◆ Task description:
Give back, word for word, every line from the one containing "Figure 6. DSC" to the end of the listing, and nothing more.

------

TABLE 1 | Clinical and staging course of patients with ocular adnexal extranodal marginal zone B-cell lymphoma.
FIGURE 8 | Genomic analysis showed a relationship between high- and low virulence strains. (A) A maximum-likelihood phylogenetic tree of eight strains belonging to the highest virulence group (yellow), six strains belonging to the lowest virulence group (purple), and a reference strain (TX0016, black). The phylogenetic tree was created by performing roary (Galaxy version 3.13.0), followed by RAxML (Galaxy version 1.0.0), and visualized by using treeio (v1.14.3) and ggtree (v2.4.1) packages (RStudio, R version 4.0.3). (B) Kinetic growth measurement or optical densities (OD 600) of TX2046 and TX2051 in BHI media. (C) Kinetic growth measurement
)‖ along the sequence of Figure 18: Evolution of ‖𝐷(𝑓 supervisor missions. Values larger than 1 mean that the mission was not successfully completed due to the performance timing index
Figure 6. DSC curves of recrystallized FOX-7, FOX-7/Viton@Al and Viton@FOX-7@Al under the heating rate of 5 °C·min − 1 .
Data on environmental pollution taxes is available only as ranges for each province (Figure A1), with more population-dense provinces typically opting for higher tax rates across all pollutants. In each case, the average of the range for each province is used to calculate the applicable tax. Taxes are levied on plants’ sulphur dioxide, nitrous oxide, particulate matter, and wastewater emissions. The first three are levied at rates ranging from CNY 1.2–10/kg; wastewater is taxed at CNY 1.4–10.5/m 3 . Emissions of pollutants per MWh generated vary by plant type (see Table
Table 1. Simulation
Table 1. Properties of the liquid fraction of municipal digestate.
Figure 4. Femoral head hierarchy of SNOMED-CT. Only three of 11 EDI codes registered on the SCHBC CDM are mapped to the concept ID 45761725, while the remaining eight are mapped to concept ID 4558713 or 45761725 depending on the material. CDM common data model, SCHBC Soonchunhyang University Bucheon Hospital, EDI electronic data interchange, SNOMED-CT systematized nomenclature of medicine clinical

------

◆ Result below:
Figure 6. DSC curves of recrystallized FOX-7, FOX-7/Viton@Al and Viton@FOX-7@Al under the heating rate of 5 °C·min − 1 .
Data on environmental pollution taxes is available only as ranges for each province (Figure A1), with more population-dense provinces typically opting for higher tax rates across all pollutants. In each case, the average of the range for each province is used to calculate the applicable tax. Taxes are levied on plants’ sulphur dioxide, nitrous oxide, particulate matter, and wastewater emissions. The first three are levied at rates ranging from CNY 1.2–10/kg; wastewater is taxed at CNY 1.4–10.5/m 3 . Emissions of pollutants per MWh generated vary by plant type (see Table
Table 1. Simulation
Table 1. Properties of the liquid fraction of municipal digestate.
Figure 4. Femoral head hierarchy of SNOMED-CT. Only three of 11 EDI codes registered on the SCHBC CDM are mapped to the concept ID 45761725, while the remaining eight are mapped to concept ID 4558713 or 45761725 depending on the material. CDM common data model, SCHBC Soonchunhyang University Bucheon Hospital, EDI electronic data interchange, SNOMED-CT systematized nomenclature of medicine clinical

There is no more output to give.